SCOPES is a list of scopes that you want to request from the user for your application. You can see which scope is needed for which API command on the Swagger frontend at https://api.nuki.io.

See the example of the “code flow” authorization for a detailed description of the parameters.

2. User Authorizes Application

Same as with “code flow” authorization

3. Receive Access Token Via Callback URL

Your user will be redirected to the provided callback URL:

CALLBACK_URL?token=ACCESS_TOKEN

Your application needs to extract the ACCESS_TOKEN from the URL and can afterwards use this ACCESS_TOKEN for up to one hour to make requests to the API in the same way as with API token authentication:

curl -X GET --header 'Accept: application/json' --header 'Authorization: Bearer ACCESS_TOKEN' 'https://api.nuki.io/smartlock'
This topic will contain a table of contents

Unfortunately, we only receive this answer in step 5:

{"access_token"=>"2bf2...", "refresh_token"=>"5c08...", "token_type"=>"Bearer", "expires_in"=>3600}

We use the client_id & client_secret that we received from developer@nuki.io. What could be the reason for this?
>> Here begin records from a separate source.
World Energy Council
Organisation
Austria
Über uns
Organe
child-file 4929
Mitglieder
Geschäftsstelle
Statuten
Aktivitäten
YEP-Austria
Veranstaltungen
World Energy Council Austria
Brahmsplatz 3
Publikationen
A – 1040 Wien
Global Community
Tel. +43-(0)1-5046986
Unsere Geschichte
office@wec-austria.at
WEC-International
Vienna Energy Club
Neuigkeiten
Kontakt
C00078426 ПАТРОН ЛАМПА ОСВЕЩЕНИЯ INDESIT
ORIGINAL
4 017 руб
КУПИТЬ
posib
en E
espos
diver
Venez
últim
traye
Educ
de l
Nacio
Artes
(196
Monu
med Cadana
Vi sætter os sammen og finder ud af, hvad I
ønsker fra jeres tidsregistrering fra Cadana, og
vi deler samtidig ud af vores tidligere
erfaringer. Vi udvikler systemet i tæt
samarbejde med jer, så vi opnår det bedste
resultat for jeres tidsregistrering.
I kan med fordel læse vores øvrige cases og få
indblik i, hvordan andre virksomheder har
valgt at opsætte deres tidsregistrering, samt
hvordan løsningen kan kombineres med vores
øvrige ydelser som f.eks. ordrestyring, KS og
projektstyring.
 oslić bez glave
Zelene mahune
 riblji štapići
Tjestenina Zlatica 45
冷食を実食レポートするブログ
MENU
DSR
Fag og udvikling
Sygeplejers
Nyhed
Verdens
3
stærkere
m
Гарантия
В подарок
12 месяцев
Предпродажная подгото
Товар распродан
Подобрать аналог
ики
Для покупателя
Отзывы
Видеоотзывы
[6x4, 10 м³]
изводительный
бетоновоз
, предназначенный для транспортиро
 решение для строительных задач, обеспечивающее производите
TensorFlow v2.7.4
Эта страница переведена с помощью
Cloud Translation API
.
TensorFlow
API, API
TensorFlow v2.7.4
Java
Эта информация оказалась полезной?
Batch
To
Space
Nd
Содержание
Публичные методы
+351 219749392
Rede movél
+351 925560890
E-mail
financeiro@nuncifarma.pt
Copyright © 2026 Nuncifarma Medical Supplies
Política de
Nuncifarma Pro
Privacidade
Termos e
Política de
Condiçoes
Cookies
So you send an OAuth request for a user and log in with their Nuki Web credentials and get back only the tokens without information which user it was?

Yes. We use the code we get in step 4. We tried two accounts, both with the same result. This is our call in step 5:

curl -X POST -d "client_id=yQ_-...&client_secret=KInb...&grant_type=authorization_code&code=2fd0...&redirect_uri=http%3A%2F%2Flocalhost%3A3000%2F..." https://api.nuki.io/oauth/token

Looks good to me. Please be sure to check with the latest online-version of the doc at
https://developer.nuki.io/page/nuki-web-api-111/3/#heading--code-flow-oauth2

I will check if there is any outdated stuff or error in this original topic here.

@rvfx There was indeed an error in the documentation I fixed now. Thanks for getting back to us, so we could change this to avoid confusing for all future users.
I hope everything is clear now; else you can always contact me with further questions.

Thank you for your update! The problem that the token is only valid for one hour remains unaffected. We now help ourselves by performing a token refresh before each call.

Ah, sorry. I missed that you also reffered to this as a problem.
And yes, you are doing it the correct way.